Coaty’s work focuses on found subjects and scenes throughout Wisconsin and the Midwest. She states, “Simplicity narrows my approach when finding geometric shapes and color on the landscape. I use stillness to represent the quietness of my subjects. I feel connected to my images in a spiritual sense of how I got here, or why I was there to record what I saw.”

Artist Statement

Photography allows me to observe in a way that takes something that is and makes something that isn’t. “Out of context” best describes my focus on parts of a whole while I elevate the subject to create something new. A background in journalism and advertising encourages me to create work that is objective and appealing. I gauge the quality of my photographs by asking myself if I would enjoy hanging them on my wall. While some images are photojournalistic with commentary on the human condition, the abstract works are simply for the enjoyment of the viewer. With them, I seek to transform details into shapes, colors, and emotional vignettes. Simplicity is my starting point—it gives the viewer an opportunity to slow down and find calm in my compositions. And stillness, when the viewer is engaged with the photograph, provides a staying power.

The Great Lakes region offers industrial and urban settings with planes of color and smooth transitions into wide open spaces of agriculture. There is never a shortage of visual stimulation. Inspiration is external while I find that my observation process comes from within, from my memories and personality. I do strive for images that are straightforward, balanced, and clean. When I am peaceful, everything takes on beauty in and of itself.

Interview with the Artist, January 2021

Would you please describe your work—what materials you use; what subject matters you explore?
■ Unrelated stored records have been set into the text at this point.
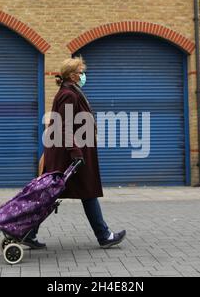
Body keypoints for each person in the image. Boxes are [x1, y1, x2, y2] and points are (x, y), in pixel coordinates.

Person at [22, 56, 126, 250]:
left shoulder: (70, 92)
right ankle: (104, 235)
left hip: (69, 153)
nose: (83, 75)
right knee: (81, 193)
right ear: (72, 75)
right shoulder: (69, 95)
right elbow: (65, 126)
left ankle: (28, 233)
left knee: (63, 194)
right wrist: (76, 153)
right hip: (69, 156)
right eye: (80, 72)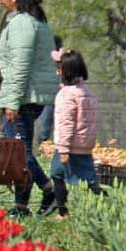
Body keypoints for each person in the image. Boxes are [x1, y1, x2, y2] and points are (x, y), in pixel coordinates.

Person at [0, 0, 59, 217]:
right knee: (20, 152)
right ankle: (23, 205)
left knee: (20, 153)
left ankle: (49, 191)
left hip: (22, 97)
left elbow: (20, 66)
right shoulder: (32, 21)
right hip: (26, 95)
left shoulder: (22, 24)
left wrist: (12, 102)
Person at [50, 49, 101, 219]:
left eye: (60, 69)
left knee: (57, 174)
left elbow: (66, 124)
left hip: (69, 145)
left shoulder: (66, 95)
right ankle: (101, 208)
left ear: (67, 71)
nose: (58, 72)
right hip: (84, 145)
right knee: (89, 179)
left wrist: (63, 149)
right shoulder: (87, 93)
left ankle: (63, 212)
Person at [37, 35, 64, 143]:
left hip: (48, 95)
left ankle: (43, 144)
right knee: (57, 124)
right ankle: (48, 145)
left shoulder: (44, 59)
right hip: (61, 95)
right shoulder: (65, 59)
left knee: (46, 124)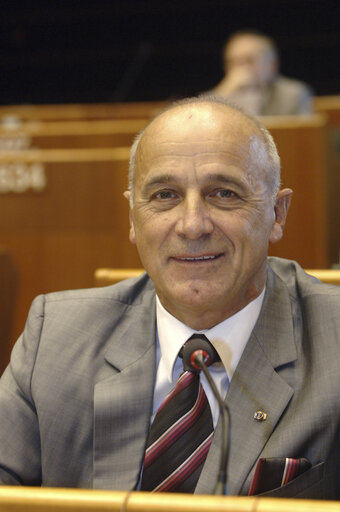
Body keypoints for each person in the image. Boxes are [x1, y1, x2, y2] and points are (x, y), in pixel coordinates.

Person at [0, 97, 339, 499]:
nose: (192, 225)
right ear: (133, 217)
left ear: (277, 214)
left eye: (224, 193)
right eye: (164, 195)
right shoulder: (53, 337)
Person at [208, 30, 313, 116]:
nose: (241, 69)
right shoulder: (221, 95)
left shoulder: (294, 94)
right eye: (233, 62)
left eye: (249, 60)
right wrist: (225, 91)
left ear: (272, 64)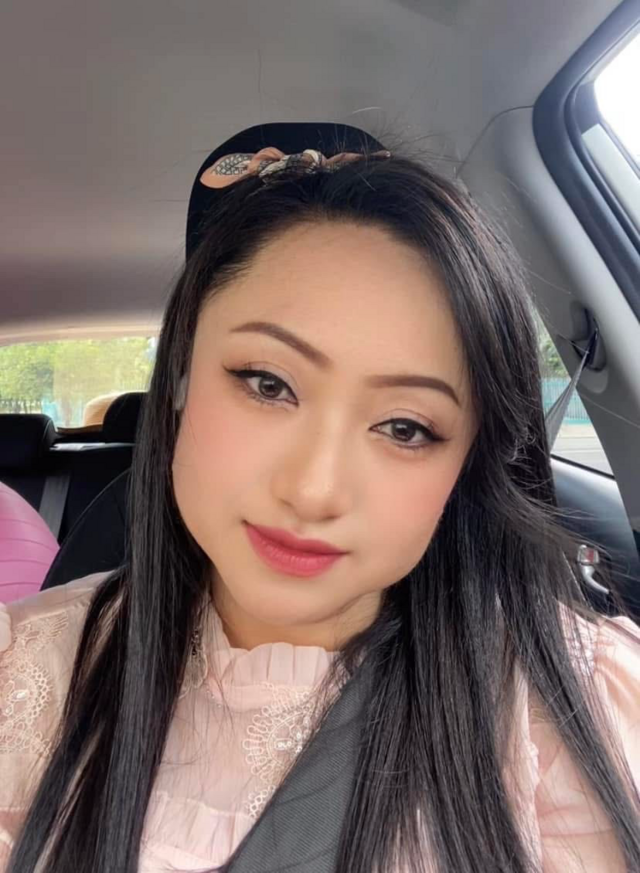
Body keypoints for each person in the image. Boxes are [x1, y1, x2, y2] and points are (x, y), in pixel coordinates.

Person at [0, 122, 638, 873]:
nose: (313, 489)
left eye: (405, 427)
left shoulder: (575, 706)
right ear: (179, 377)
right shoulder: (24, 674)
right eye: (268, 384)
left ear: (466, 461)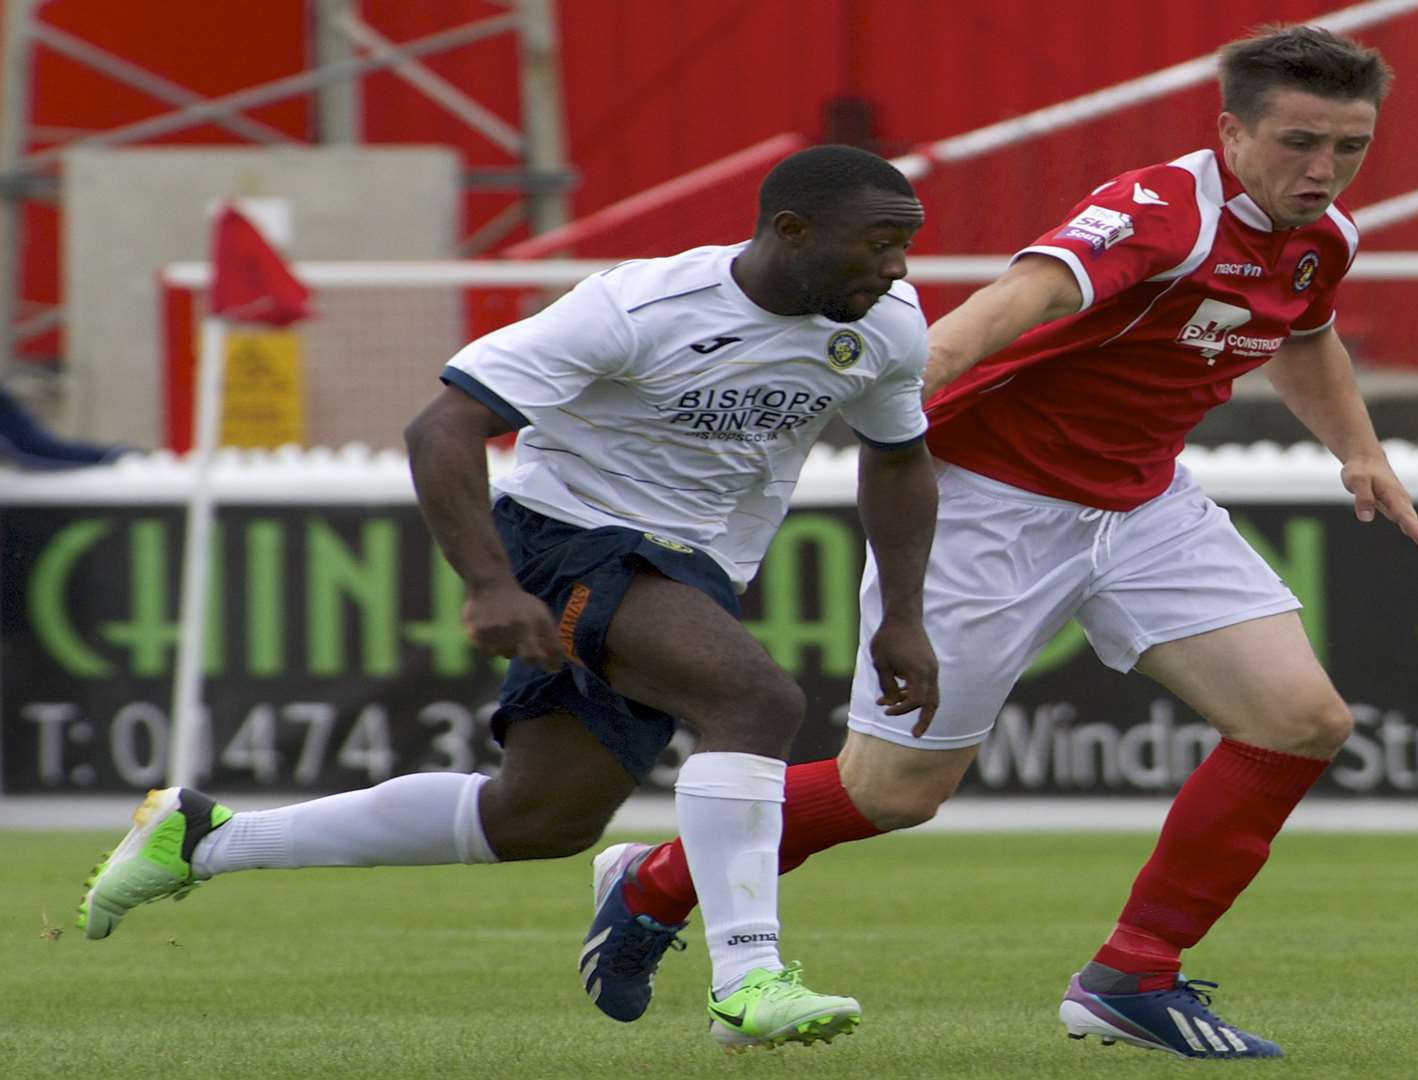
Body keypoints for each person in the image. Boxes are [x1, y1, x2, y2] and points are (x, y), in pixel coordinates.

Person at [594, 24, 1418, 1059]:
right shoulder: (1158, 212)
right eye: (1301, 142)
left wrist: (1360, 451)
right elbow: (1018, 300)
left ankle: (1134, 975)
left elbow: (1303, 331)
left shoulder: (1324, 237)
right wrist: (885, 397)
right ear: (1230, 130)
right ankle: (654, 881)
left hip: (1143, 504)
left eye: (1349, 147)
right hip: (986, 504)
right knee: (891, 794)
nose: (1324, 170)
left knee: (1302, 719)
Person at [75, 145, 942, 1053]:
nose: (896, 269)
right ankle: (747, 981)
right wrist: (490, 584)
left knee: (537, 818)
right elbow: (441, 425)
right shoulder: (637, 307)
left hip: (698, 572)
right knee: (756, 699)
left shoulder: (885, 324)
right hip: (567, 536)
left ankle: (203, 840)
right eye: (879, 245)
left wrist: (904, 616)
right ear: (790, 231)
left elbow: (897, 458)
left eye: (904, 248)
I have long been a techie, receiving my first transistor radio at the age of 7, a clock radio at the age of 11, and my first camera at the age of 13. At 23, I got a 35mm film camera as a gift that I ultimately used for at least 25 years before I made the leap to digital photography in 2009. I am not a gearhead and embraced the Nikon D-90 for everything it gave me: a chance to share my work on my website, to produce it with ease, and to make mistakes. The downside to digital is an overabundance of bad images! I truly have to grapple with that. As opportunities present themselves, I focus on square images for consistency and development. Sometimes though, square is not optimal for an image, so I let my subjects inform the outcome. I look at the broadness of an industrial building and focus on a small detail. Or, I see an open space that features a subject of emotion, structure, and balanced composition.

How often are you in your studio? Do you work outside of your studio much or at all?

As a photographer, I am mostly outside of my home studio. There is something about my space that makes it both art storage and evolving closet. I procrastinate in straightening shipping boxes, my inventory of framed pieces, and other what not…I am not comfortable with this situation!

What inspires you most these days? But also what do you go to bed thinking about most nights?

My inspiration is all of life. Wherever I go, I rely on my higher power to show me what he wants me to see to create something of beauty and simplicity. I am “work before play” type of person. As long as I have done what I needed to do that day, I can rest easy knowing that tomorrow will be another gift to explore.

What does it mean to you to get recognition as a RAM Fellowship artist?

To be a recipient of the RAM Fellowship is an honor. So far, I have been experiencing the normal anxiety of needing to produce work for a show. But it has also allowed me the freedom to be the curator of my own work. This freedom is teaching me to create a series of cohesive photographs that are connected, yet separate. I am humbled that I have been selected for this Fellowship Exhibition with all of its support and generosity.